__Assigned task__: Reproduce word for word the lines below, starting at the line that contains "organizata për mbrojtjen" and ending at the line that contains "Vente maison MONTARGIS", with both of those lines included.

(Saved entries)
◆ ◆ ◆ ◆ ◆

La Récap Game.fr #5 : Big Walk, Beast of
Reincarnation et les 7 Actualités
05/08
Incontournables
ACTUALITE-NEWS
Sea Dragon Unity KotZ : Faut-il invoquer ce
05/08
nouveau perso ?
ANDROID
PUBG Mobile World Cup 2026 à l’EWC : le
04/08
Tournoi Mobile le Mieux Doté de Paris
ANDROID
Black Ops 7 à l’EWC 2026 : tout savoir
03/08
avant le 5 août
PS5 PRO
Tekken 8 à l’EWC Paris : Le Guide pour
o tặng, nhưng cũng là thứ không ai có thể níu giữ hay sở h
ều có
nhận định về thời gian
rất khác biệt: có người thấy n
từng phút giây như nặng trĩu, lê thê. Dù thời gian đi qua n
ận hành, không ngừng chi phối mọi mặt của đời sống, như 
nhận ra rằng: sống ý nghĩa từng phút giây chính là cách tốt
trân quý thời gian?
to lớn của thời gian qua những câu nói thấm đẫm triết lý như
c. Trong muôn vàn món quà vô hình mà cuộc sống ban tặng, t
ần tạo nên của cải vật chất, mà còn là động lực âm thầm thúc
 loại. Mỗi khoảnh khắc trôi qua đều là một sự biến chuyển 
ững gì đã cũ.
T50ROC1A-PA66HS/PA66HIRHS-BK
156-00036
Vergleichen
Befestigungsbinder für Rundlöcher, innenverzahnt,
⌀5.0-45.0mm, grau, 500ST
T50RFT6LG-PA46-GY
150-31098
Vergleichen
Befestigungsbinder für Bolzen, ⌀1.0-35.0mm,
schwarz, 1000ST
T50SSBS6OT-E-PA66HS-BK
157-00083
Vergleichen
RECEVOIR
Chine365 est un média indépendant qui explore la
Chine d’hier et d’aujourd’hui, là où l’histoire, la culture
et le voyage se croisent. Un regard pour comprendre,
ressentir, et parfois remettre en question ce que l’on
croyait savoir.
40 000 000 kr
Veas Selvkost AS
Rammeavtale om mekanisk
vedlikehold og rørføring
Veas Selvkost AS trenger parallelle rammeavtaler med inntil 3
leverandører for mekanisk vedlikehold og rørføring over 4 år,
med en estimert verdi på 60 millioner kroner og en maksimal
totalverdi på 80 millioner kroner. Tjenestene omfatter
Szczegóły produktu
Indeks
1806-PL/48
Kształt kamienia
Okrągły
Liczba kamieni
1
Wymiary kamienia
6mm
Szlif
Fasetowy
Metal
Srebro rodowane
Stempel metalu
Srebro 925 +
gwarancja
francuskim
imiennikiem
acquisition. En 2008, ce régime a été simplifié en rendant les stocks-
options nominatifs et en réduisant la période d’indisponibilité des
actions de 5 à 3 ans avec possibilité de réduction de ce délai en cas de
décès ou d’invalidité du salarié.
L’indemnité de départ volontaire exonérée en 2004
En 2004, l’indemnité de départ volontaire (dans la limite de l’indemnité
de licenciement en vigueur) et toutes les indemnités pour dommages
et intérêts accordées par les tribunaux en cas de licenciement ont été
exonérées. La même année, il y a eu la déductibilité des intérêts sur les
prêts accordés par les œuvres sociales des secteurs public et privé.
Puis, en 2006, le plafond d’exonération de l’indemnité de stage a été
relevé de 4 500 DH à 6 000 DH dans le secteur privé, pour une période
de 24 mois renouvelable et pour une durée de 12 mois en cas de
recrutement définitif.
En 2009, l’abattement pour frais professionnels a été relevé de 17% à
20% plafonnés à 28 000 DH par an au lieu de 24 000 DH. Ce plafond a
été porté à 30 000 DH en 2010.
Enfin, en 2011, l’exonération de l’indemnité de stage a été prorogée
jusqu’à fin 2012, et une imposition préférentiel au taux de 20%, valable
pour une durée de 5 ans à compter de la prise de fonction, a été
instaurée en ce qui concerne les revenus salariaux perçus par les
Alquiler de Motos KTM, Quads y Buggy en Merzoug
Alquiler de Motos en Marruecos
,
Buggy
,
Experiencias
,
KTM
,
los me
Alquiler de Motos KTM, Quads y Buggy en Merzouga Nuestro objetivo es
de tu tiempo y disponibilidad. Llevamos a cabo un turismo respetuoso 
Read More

◆ ◆ ◆ ◆ ◆

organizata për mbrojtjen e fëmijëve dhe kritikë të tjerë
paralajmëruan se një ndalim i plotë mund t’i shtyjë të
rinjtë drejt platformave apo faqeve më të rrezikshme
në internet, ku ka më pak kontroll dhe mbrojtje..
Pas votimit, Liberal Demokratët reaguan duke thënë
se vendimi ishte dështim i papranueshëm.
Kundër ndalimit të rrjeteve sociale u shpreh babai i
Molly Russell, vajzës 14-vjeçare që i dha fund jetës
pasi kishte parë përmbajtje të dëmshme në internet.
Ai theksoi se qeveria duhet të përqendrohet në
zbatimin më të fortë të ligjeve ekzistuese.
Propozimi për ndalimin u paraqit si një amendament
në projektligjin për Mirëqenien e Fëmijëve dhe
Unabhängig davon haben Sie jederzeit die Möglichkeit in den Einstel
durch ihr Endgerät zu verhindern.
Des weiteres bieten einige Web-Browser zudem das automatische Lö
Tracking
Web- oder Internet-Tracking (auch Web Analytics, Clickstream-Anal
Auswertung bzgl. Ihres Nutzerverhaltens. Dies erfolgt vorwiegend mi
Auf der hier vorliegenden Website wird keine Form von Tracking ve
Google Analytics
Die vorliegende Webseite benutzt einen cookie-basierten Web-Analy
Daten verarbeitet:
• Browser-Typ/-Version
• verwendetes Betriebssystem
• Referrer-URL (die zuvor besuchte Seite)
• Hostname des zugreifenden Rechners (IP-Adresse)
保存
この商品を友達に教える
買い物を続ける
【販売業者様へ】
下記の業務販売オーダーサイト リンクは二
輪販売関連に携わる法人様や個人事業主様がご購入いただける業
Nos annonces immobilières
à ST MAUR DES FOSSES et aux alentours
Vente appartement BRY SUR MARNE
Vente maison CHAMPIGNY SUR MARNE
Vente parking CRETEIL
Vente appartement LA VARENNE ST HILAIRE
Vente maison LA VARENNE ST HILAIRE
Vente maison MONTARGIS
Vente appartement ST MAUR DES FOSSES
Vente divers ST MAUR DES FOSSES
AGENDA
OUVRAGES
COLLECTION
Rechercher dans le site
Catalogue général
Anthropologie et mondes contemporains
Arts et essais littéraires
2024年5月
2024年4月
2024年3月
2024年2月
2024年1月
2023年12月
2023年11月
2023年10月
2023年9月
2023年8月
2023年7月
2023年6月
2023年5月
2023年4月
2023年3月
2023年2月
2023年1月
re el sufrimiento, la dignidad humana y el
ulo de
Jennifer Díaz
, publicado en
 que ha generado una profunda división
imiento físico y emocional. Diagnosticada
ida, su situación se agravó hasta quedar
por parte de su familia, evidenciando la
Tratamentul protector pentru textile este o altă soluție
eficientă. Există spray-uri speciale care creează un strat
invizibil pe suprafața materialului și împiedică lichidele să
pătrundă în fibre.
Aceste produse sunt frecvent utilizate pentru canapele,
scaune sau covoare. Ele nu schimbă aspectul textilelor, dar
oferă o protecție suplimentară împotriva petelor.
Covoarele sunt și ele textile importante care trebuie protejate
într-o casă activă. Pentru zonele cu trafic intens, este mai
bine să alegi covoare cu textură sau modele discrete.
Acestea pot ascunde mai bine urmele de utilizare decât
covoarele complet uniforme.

◆ ◆ ◆ ◆ ◆

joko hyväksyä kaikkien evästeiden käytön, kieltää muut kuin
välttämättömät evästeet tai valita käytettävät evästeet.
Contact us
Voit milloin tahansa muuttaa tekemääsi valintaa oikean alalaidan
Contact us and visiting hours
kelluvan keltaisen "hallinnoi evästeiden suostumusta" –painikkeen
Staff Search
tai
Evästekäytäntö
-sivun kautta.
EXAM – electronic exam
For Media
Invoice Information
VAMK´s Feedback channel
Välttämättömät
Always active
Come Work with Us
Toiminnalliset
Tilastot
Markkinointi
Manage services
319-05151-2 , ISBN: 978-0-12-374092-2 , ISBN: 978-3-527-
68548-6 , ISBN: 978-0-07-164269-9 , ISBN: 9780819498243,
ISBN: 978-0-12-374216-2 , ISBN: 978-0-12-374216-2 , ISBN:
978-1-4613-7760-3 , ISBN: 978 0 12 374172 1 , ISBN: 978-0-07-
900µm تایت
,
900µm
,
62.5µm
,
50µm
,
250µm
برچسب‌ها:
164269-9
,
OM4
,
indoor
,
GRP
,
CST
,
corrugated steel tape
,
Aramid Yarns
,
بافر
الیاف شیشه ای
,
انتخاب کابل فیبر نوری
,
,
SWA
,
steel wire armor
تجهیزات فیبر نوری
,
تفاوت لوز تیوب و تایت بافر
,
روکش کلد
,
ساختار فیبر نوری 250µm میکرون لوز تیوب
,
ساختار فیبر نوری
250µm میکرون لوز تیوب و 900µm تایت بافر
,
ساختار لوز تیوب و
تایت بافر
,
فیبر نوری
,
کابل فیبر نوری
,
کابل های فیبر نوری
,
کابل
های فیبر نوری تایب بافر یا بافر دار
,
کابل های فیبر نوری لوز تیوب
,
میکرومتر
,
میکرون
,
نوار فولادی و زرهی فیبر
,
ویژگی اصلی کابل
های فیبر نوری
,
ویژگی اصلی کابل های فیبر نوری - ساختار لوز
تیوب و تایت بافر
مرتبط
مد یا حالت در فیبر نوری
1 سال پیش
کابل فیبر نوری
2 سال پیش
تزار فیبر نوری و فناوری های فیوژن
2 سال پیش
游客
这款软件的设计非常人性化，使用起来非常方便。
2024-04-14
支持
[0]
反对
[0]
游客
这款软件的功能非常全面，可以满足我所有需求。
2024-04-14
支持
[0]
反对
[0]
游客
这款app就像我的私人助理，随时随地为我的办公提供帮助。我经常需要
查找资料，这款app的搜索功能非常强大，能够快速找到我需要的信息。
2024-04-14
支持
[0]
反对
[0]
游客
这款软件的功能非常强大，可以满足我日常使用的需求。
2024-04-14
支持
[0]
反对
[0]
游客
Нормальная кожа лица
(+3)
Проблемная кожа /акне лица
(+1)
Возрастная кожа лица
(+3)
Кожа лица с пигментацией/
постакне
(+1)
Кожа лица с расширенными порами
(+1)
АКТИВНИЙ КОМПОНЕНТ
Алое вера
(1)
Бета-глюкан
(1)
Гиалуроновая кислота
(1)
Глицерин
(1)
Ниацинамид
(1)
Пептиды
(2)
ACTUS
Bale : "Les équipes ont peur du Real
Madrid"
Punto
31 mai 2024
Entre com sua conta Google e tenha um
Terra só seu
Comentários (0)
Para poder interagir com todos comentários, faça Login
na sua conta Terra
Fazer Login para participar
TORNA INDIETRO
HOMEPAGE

◆ ◆ ◆ ◆ ◆

__Answer to the exercise__:
organizata për mbrojtjen e fëmijëve dhe kritikë të tjerë
paralajmëruan se një ndalim i plotë mund t’i shtyjë të
rinjtë drejt platformave apo faqeve më të rrezikshme
në internet, ku ka më pak kontroll dhe mbrojtje..
Pas votimit, Liberal Demokratët reaguan duke thënë
se vendimi ishte dështim i papranueshëm.
Kundër ndalimit të rrjeteve sociale u shpreh babai i
Molly Russell, vajzës 14-vjeçare që i dha fund jetës
pasi kishte parë përmbajtje të dëmshme në internet.
Ai theksoi se qeveria duhet të përqendrohet në
zbatimin më të fortë të ligjeve ekzistuese.
Propozimi për ndalimin u paraqit si një amendament
në projektligjin për Mirëqenien e Fëmijëve dhe
Unabhängig davon haben Sie jederzeit die Möglichkeit in den Einstel
durch ihr Endgerät zu verhindern.
Des weiteres bieten einige Web-Browser zudem das automatische Lö
Tracking
Web- oder Internet-Tracking (auch Web Analytics, Clickstream-Anal
Auswertung bzgl. Ihres Nutzerverhaltens. Dies erfolgt vorwiegend mi
Auf der hier vorliegenden Website wird keine Form von Tracking ve
Google Analytics
Die vorliegende Webseite benutzt einen cookie-basierten Web-Analy
Daten verarbeitet:
• Browser-Typ/-Version
• verwendetes Betriebssystem
• Referrer-URL (die zuvor besuchte Seite)
• Hostname des zugreifenden Rechners (IP-Adresse)
保存
この商品を友達に教える
買い物を続ける
【販売業者様へ】
下記の業務販売オーダーサイト リンクは二
輪販売関連に携わる法人様や個人事業主様がご購入いただける業
Nos annonces immobilières
à ST MAUR DES FOSSES et aux alentours
Vente appartement BRY SUR MARNE
Vente maison CHAMPIGNY SUR MARNE
Vente parking CRETEIL
Vente appartement LA VARENNE ST HILAIRE
Vente maison LA VARENNE ST HILAIRE
Vente maison MONTARGIS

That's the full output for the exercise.